» YOUR OBJECTIVE
For this task, every record below must be reproduced exactly.

Change detection outputs
════

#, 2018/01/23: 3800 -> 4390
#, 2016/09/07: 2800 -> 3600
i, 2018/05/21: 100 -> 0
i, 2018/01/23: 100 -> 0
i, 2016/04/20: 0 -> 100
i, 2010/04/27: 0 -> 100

════

» SOLUTION TO THIS EXERCISE
#, 2018/01/23: 3800 -> 4390
#, 2016/09/07: 2800 -> 3600
i, 2018/05/21: 100 -> 0
i, 2018/01/23: 100 -> 0
i, 2016/04/20: 0 -> 100
i, 2010/04/27: 0 -> 100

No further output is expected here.